(Dataset records Opens)

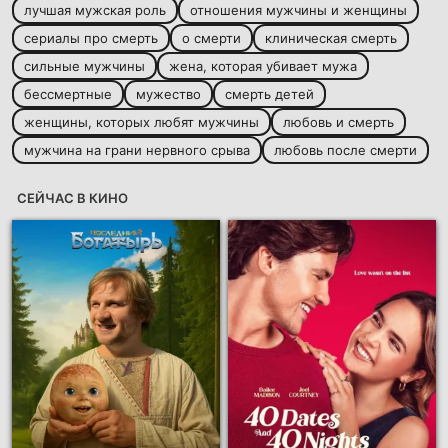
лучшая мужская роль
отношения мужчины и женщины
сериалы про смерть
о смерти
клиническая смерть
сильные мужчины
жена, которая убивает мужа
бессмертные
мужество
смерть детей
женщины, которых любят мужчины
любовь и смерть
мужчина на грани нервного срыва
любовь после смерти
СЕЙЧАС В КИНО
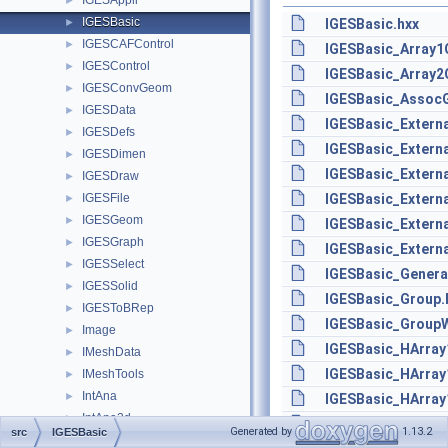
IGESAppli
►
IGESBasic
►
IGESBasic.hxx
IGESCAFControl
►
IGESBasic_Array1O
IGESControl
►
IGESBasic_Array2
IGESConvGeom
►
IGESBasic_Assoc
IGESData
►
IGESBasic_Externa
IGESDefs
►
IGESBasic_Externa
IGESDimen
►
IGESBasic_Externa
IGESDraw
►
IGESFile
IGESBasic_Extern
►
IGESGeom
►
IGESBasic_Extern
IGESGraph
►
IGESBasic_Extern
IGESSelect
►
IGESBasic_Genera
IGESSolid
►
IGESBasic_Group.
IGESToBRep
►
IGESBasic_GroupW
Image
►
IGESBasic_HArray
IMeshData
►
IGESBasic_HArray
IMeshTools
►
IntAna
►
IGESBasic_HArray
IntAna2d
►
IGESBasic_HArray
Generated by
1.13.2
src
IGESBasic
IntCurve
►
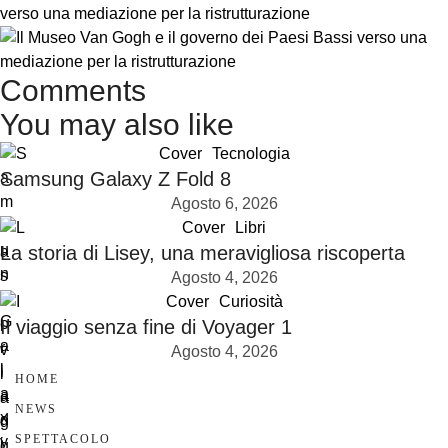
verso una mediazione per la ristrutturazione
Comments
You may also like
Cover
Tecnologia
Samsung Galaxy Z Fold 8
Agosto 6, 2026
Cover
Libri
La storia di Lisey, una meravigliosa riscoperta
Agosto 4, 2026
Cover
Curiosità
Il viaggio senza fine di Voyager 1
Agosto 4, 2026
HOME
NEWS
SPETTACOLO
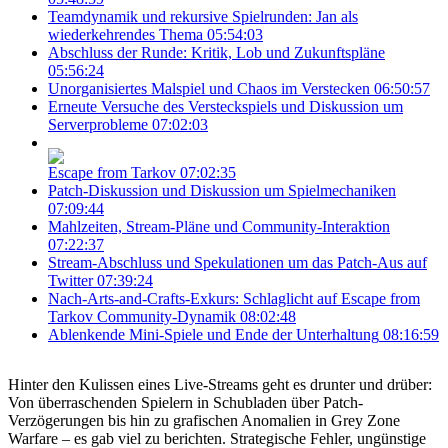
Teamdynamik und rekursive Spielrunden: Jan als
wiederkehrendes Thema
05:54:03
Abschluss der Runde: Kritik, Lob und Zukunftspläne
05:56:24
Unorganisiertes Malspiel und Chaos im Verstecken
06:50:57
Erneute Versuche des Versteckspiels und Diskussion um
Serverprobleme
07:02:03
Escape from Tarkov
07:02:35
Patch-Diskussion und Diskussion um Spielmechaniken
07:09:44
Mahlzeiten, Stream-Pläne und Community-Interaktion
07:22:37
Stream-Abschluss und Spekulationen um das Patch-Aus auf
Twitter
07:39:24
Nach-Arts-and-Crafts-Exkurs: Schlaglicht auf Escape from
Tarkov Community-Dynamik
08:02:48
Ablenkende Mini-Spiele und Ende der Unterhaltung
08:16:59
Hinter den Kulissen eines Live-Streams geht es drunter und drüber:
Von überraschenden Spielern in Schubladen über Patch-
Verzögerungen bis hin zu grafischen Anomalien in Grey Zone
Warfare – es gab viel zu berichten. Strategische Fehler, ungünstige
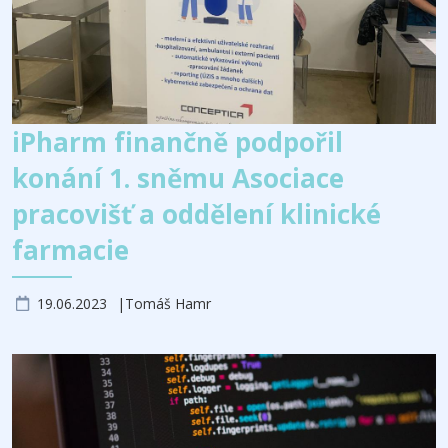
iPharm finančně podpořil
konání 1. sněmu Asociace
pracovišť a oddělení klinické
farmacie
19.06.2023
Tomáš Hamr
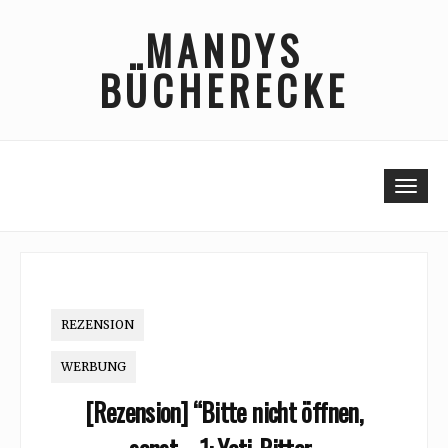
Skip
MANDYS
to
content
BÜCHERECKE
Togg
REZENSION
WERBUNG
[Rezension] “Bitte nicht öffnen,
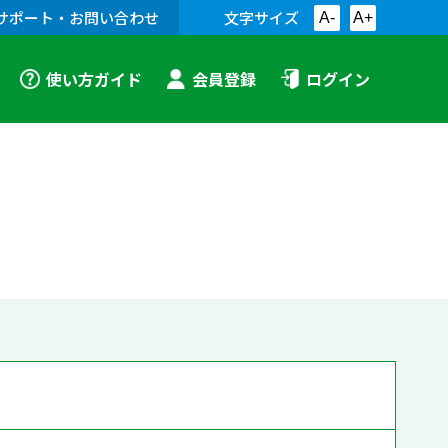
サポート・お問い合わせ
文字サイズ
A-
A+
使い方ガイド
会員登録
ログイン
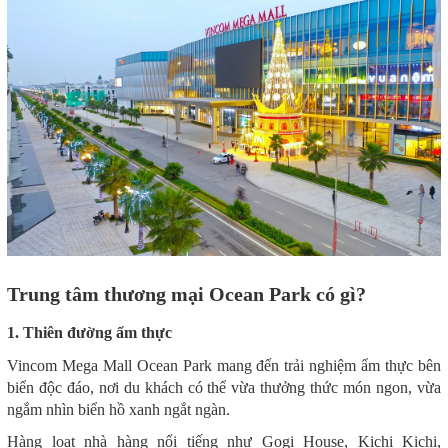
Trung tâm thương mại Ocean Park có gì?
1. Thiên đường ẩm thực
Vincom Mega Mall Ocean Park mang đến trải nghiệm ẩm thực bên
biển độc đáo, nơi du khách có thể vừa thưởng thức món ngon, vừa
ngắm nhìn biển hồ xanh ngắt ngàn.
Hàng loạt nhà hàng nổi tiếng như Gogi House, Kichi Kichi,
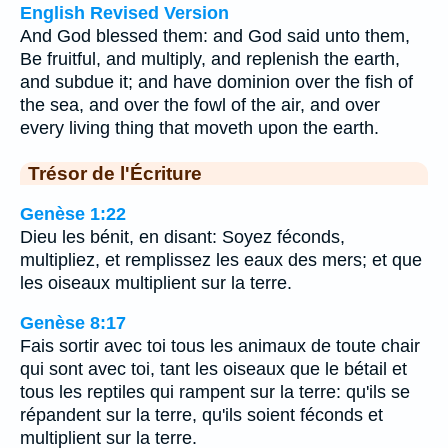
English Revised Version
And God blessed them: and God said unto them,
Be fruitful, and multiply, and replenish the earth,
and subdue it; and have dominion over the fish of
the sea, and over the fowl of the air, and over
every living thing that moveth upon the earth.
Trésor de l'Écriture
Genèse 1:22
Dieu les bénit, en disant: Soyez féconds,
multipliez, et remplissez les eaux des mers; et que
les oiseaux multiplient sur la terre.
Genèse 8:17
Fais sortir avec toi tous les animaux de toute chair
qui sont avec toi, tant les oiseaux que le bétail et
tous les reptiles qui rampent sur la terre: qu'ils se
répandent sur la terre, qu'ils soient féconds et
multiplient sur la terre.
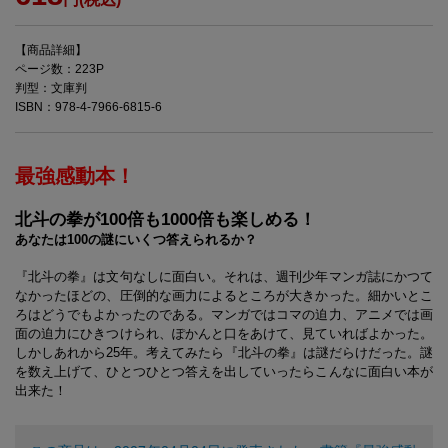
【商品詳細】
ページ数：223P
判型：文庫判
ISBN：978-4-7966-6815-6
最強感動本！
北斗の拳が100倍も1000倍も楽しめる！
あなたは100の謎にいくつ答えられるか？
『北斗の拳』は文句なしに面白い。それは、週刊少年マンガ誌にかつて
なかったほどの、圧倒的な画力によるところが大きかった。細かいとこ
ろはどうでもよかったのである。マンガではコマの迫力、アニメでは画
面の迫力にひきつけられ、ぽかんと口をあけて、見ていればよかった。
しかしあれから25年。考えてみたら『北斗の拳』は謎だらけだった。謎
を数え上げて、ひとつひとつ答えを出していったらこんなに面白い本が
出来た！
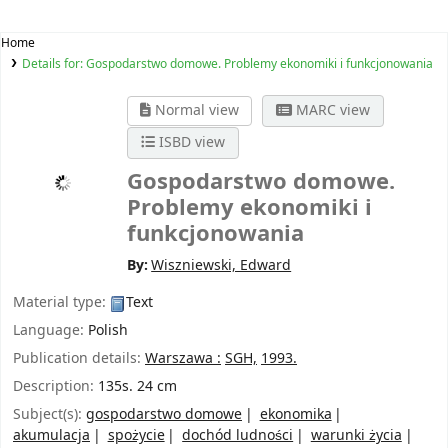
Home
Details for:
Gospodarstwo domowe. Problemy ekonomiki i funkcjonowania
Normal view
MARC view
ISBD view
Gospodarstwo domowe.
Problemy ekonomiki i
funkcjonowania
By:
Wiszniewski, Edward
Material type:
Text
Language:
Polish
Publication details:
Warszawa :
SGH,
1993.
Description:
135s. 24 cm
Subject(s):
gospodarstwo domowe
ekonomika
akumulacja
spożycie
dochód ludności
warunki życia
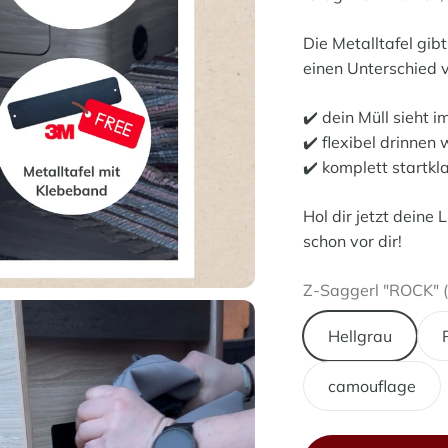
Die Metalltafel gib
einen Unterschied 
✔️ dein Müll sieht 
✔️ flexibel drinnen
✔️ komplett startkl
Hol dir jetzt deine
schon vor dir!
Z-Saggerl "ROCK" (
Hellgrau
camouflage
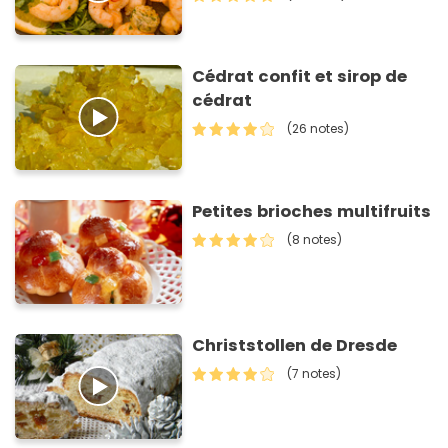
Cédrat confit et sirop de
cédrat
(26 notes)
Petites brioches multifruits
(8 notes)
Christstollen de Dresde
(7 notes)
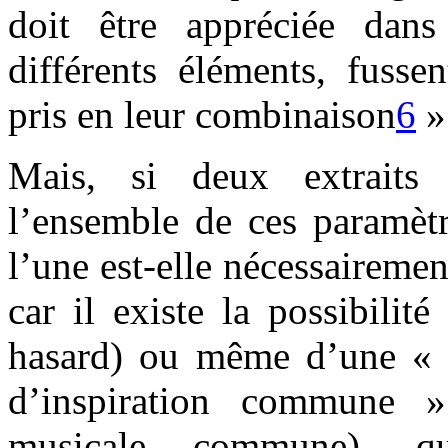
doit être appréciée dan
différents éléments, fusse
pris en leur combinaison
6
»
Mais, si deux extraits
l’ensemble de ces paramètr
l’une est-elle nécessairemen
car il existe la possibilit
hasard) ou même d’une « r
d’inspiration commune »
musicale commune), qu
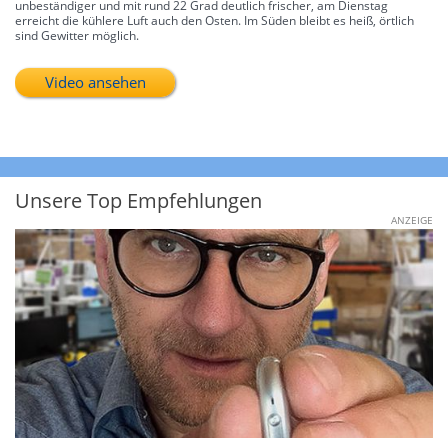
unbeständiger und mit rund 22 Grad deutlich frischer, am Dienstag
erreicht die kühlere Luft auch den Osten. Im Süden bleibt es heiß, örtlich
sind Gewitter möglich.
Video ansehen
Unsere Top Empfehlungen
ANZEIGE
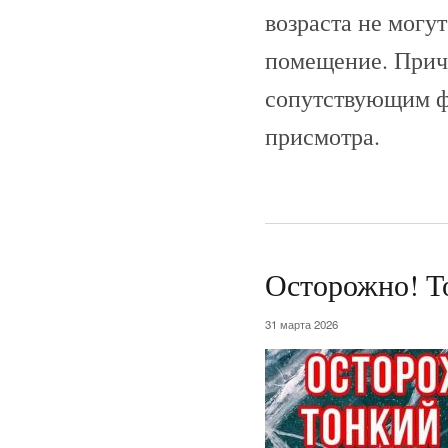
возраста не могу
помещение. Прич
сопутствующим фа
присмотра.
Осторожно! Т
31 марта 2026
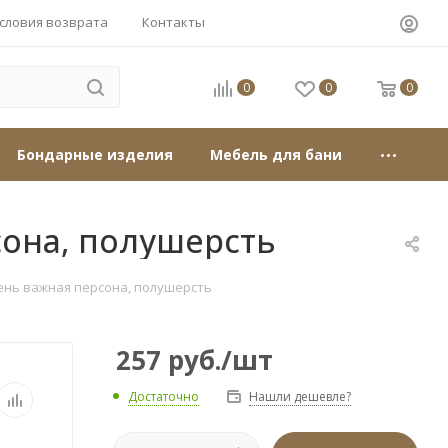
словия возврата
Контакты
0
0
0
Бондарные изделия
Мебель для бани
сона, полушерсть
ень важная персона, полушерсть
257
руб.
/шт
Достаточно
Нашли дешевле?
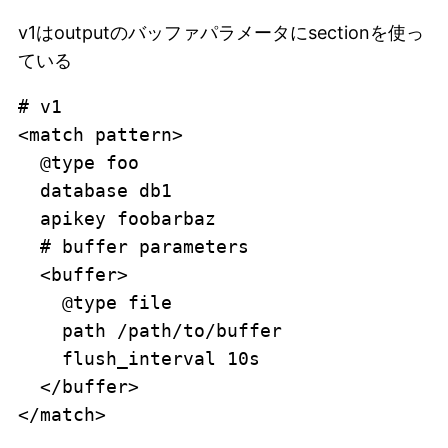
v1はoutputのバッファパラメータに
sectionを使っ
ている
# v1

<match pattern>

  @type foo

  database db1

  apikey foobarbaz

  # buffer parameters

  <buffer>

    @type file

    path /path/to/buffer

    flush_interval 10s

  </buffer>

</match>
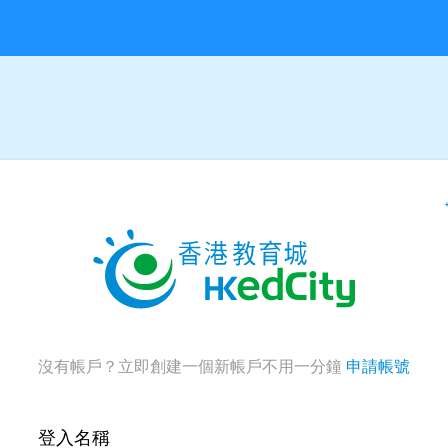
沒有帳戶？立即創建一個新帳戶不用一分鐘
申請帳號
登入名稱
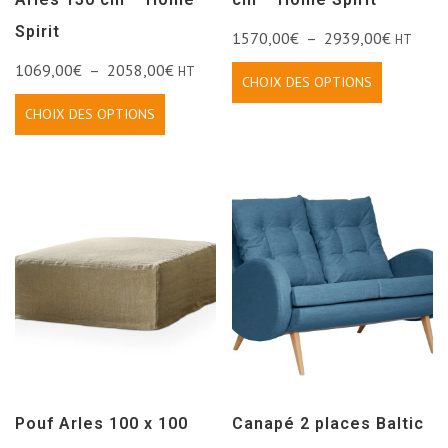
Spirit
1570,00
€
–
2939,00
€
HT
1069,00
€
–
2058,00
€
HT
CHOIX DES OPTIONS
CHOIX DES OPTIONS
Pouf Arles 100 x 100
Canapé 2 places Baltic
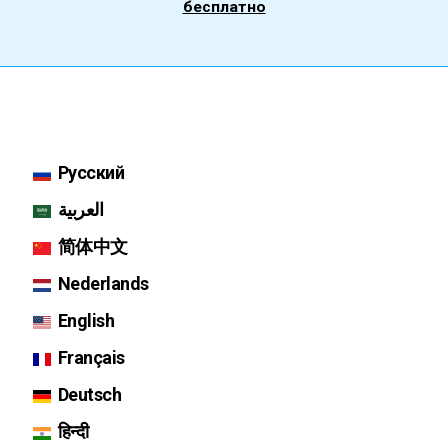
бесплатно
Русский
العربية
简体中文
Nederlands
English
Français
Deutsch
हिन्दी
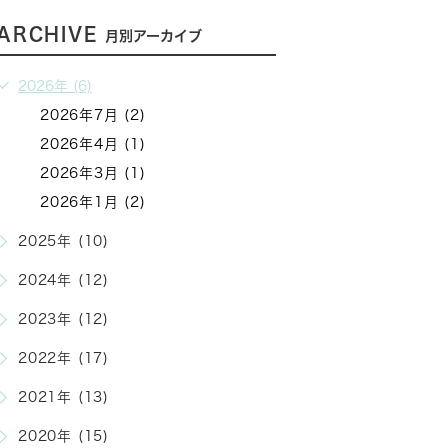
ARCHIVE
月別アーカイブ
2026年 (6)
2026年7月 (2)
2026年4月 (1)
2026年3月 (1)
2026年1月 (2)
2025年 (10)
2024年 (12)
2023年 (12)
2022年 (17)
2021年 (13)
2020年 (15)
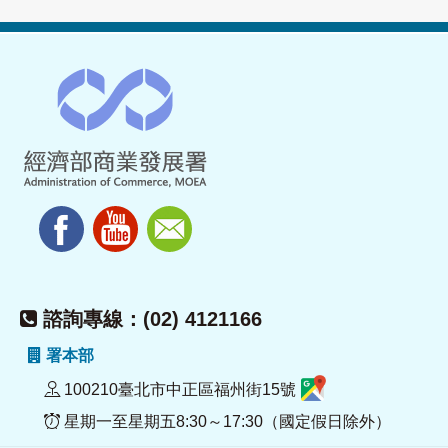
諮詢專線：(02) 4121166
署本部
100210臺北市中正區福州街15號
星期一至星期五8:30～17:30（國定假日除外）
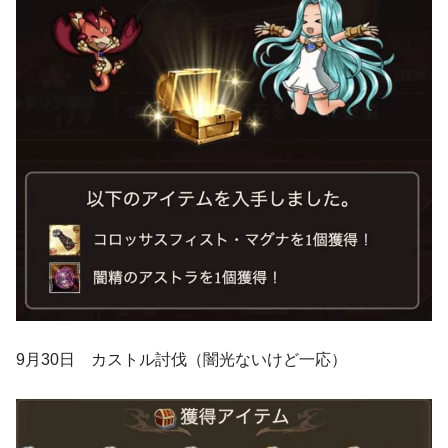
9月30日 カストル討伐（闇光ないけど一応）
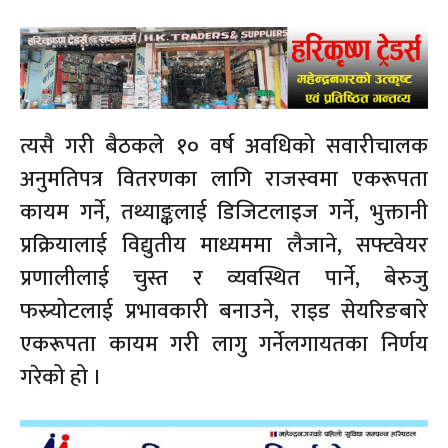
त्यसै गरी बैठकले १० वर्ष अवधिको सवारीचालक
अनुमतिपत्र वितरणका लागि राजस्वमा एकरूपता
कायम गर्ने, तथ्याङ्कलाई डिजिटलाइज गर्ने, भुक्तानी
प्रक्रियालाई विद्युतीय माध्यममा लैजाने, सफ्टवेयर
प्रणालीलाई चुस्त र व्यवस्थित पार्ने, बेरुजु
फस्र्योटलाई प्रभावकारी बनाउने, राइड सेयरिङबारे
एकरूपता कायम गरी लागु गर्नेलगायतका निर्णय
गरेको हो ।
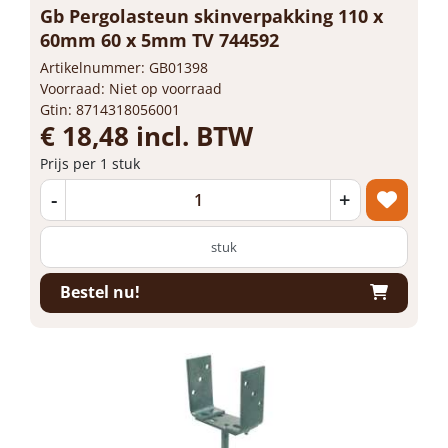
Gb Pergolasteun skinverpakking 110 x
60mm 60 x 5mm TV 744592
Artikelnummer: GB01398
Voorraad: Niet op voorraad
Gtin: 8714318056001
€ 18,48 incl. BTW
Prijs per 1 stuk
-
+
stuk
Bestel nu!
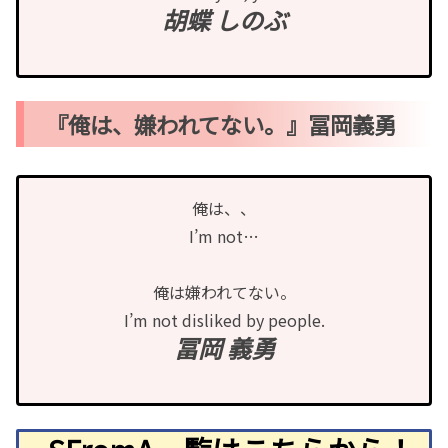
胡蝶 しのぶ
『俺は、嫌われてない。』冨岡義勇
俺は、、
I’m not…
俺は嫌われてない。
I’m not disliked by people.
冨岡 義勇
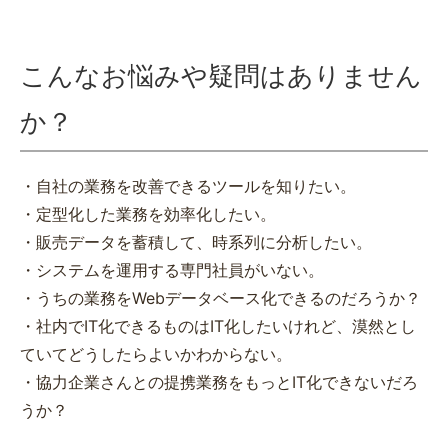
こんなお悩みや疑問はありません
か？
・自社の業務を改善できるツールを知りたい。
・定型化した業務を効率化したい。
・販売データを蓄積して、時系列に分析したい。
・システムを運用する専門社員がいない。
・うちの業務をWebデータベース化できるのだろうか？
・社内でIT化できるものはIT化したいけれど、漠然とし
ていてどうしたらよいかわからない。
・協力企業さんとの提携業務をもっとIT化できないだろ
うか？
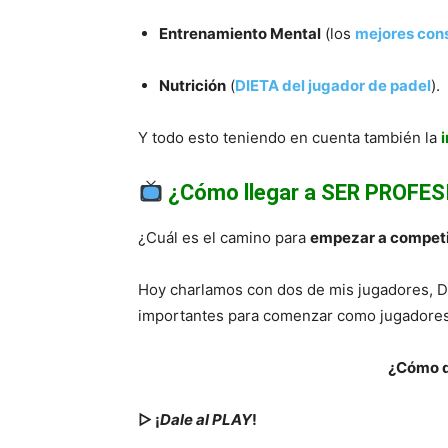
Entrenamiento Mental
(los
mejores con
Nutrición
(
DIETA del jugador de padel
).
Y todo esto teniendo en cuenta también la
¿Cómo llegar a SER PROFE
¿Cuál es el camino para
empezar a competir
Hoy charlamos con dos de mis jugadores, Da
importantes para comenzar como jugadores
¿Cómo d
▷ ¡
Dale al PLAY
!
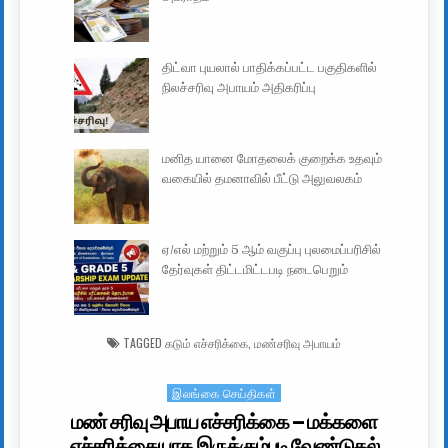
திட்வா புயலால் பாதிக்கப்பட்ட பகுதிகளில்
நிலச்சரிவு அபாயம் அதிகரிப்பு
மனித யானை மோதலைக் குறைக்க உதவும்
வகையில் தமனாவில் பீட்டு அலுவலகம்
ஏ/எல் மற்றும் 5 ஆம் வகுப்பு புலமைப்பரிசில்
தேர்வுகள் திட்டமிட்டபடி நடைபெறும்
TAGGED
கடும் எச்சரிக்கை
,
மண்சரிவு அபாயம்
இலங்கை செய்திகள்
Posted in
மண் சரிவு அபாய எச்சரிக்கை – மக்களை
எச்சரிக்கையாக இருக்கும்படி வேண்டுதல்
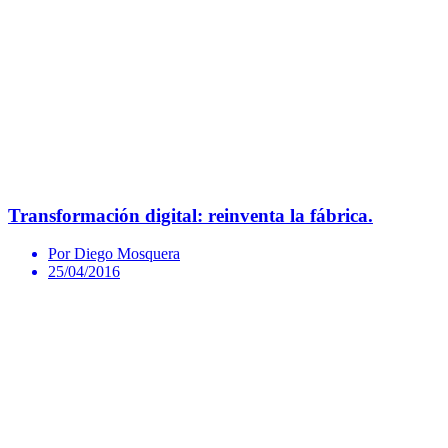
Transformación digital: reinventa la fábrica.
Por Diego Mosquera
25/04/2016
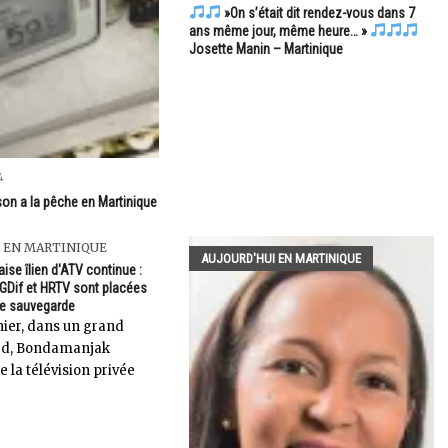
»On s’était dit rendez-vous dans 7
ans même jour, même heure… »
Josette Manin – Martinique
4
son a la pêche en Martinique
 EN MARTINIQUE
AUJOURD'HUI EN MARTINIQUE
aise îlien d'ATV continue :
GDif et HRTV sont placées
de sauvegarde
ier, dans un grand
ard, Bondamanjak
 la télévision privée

(Dataset records Closes)

What is expected
Please reproduce, without changes, the lines of data between the line containing "unbeständiger und mit" and the line containing "9月30日 カストル討伐（闇光ないけど一応）", inclusive, leaving out the picture markers.

Response to this task
unbeständiger und mit rund 22 Grad deutlich frischer, am Dienstag
erreicht die kühlere Luft auch den Osten. Im Süden bleibt es heiß, örtlich
sind Gewitter möglich.
Video ansehen
Unsere Top Empfehlungen
ANZEIGE
возраста не могу
помещение. Прич
сопутствующим фа
присмотра.
Осторожно! Т
31 марта 2026
словия возврата
Контакты
0
0
0
Бондарные изделия
Мебель для бани
сона, полушерсть
ень важная персона, полушерсть
257
руб.
/шт
Достаточно
Нашли дешевле?
v1はoutputのバッファパラメータに
sectionを使っ
ている
# v1

<match pattern>

  @type foo

  database db1

  apikey foobarbaz

  # buffer parameters

  <buffer>

    @type file

    path /path/to/buffer

    flush_interval 10s

  </buffer>

</match>
沒有帳戶？立即創建一個新帳戶不用一分鐘
申請帳號
登入名稱
Spirit
1570,00
€
–
2939,00
€
HT
1069,00
€
–
2058,00
€
HT
CHOIX DES OPTIONS
CHOIX DES OPTIONS
Pouf Arles 100 x 100
Canapé 2 places Baltic
бесплатно
Русский
العربية
简体中文
Nederlands
English
Français
Deutsch
हिन्दी
ARCHIVE
月別アーカイブ
2026年 (6)
2026年7月 (2)
2026年4月 (1)
2026年3月 (1)
2026年1月 (2)
2025年 (10)
2024年 (12)
2023年 (12)
2022年 (17)
2021年 (13)
2020年 (15)
諮詢專線：(02) 4121166
署本部
100210臺北市中正區福州街15號
星期一至星期五8:30～17:30（國定假日除外）
9月30日 カストル討伐（闇光ないけど一応）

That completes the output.